→ Assignment
Copy the lines exactly as they appear, starting with the first line of the records and ending with the line that contains "2082 -> 2066".

→ Itemized modification records
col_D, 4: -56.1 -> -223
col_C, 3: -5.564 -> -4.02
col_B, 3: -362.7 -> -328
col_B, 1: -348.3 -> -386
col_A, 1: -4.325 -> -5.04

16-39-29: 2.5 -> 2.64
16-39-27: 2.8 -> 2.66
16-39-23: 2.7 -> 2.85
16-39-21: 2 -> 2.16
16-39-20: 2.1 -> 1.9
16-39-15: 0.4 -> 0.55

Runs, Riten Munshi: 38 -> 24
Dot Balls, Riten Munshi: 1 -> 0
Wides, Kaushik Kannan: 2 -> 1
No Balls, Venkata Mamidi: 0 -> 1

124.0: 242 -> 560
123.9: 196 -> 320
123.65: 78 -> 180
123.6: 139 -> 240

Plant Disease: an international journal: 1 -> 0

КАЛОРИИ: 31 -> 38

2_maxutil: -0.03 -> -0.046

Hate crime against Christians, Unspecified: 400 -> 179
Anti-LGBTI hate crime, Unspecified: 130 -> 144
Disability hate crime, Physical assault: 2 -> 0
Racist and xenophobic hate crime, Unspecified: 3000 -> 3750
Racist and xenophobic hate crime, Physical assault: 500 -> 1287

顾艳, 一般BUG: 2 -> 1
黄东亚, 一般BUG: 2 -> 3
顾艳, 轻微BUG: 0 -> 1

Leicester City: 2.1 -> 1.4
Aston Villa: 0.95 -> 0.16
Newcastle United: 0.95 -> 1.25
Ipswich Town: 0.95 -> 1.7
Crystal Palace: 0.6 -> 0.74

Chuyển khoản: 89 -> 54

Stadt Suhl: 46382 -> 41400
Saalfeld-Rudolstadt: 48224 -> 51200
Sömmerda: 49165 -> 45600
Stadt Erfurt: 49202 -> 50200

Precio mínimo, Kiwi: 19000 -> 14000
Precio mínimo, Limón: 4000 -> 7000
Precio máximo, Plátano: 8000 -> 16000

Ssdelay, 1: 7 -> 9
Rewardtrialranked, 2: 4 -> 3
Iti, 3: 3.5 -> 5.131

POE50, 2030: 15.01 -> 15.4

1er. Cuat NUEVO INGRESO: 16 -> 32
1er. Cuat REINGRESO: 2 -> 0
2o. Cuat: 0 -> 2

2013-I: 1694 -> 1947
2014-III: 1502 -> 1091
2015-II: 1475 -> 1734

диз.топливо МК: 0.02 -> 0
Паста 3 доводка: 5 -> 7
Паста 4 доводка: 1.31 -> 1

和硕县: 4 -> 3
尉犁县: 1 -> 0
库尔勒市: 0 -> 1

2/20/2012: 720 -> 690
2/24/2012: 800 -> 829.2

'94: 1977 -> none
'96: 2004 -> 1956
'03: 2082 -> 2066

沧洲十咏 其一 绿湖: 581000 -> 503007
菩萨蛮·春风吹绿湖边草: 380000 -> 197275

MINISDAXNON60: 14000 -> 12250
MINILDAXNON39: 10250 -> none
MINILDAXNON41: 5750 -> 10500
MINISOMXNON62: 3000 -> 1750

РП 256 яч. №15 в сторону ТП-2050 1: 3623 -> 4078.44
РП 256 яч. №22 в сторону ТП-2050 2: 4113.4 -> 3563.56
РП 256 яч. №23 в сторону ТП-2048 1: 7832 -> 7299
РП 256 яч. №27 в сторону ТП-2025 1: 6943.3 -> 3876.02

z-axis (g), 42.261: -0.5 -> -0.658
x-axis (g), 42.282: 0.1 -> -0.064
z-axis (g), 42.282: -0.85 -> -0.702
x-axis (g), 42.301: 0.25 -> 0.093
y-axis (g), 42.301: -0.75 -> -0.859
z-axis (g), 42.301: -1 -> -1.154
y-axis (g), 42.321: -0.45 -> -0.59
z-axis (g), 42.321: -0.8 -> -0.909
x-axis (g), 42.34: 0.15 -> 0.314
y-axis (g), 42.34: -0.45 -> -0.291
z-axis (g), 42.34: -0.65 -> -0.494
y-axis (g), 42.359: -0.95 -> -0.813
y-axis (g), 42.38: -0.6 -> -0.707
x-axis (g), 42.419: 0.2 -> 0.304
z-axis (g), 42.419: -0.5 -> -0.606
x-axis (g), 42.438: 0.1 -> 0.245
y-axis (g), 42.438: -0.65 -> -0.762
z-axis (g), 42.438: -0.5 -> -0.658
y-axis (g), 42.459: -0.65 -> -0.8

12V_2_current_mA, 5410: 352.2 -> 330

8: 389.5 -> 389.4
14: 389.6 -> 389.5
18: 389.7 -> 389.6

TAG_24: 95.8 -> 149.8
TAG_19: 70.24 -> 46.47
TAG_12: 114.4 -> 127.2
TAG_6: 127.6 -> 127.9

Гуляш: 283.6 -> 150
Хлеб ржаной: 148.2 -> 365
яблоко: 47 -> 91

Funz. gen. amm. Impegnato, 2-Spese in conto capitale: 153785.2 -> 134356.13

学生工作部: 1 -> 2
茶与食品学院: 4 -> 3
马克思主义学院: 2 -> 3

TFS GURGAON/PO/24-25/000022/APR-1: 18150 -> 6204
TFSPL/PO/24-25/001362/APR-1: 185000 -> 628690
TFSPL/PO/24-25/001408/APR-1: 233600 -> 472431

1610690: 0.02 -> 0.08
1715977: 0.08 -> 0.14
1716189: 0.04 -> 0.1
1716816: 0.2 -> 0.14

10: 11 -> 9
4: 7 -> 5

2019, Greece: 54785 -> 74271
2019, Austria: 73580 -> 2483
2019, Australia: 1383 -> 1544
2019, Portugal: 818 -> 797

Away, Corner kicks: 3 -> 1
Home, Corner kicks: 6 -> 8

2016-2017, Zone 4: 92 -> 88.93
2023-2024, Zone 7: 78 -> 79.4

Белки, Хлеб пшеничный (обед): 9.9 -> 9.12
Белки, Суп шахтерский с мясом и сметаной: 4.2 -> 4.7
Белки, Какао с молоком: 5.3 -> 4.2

→ Response area
col_D, 4: -56.1 -> -223
col_C, 3: -5.564 -> -4.02
col_B, 3: -362.7 -> -328
col_B, 1: -348.3 -> -386
col_A, 1: -4.325 -> -5.04

16-39-29: 2.5 -> 2.64
16-39-27: 2.8 -> 2.66
16-39-23: 2.7 -> 2.85
16-39-21: 2 -> 2.16
16-39-20: 2.1 -> 1.9
16-39-15: 0.4 -> 0.55

Runs, Riten Munshi: 38 -> 24
Dot Balls, Riten Munshi: 1 -> 0
Wides, Kaushik Kannan: 2 -> 1
No Balls, Venkata Mamidi: 0 -> 1

124.0: 242 -> 560
123.9: 196 -> 320
123.65: 78 -> 180
123.6: 139 -> 240

Plant Disease: an international journal: 1 -> 0

КАЛОРИИ: 31 -> 38

2_maxutil: -0.03 -> -0.046

Hate crime against Christians, Unspecified: 400 -> 179
Anti-LGBTI hate crime, Unspecified: 130 -> 144
Disability hate crime, Physical assault: 2 -> 0
Racist and xenophobic hate crime, Unspecified: 3000 -> 3750
Racist and xenophobic hate crime, Physical assault: 500 -> 1287

顾艳, 一般BUG: 2 -> 1
黄东亚, 一般BUG: 2 -> 3
顾艳, 轻微BUG: 0 -> 1

Leicester City: 2.1 -> 1.4
Aston Villa: 0.95 -> 0.16
Newcastle United: 0.95 -> 1.25
Ipswich Town: 0.95 -> 1.7
Crystal Palace: 0.6 -> 0.74

Chuyển khoản: 89 -> 54

Stadt Suhl: 46382 -> 41400
Saalfeld-Rudolstadt: 48224 -> 51200
Sömmerda: 49165 -> 45600
Stadt Erfurt: 49202 -> 50200

Precio mínimo, Kiwi: 19000 -> 14000
Precio mínimo, Limón: 4000 -> 7000
Precio máximo, Plátano: 8000 -> 16000

Ssdelay, 1: 7 -> 9
Rewardtrialranked, 2: 4 -> 3
Iti, 3: 3.5 -> 5.131

POE50, 2030: 15.01 -> 15.4

1er. Cuat NUEVO INGRESO: 16 -> 32
1er. Cuat REINGRESO: 2 -> 0
2o. Cuat: 0 -> 2

2013-I: 1694 -> 1947
2014-III: 1502 -> 1091
2015-II: 1475 -> 1734

диз.топливо МК: 0.02 -> 0
Паста 3 доводка: 5 -> 7
Паста 4 доводка: 1.31 -> 1

和硕县: 4 -> 3
尉犁县: 1 -> 0
库尔勒市: 0 -> 1

2/20/2012: 720 -> 690
2/24/2012: 800 -> 829.2

'94: 1977 -> none
'96: 2004 -> 1956
'03: 2082 -> 2066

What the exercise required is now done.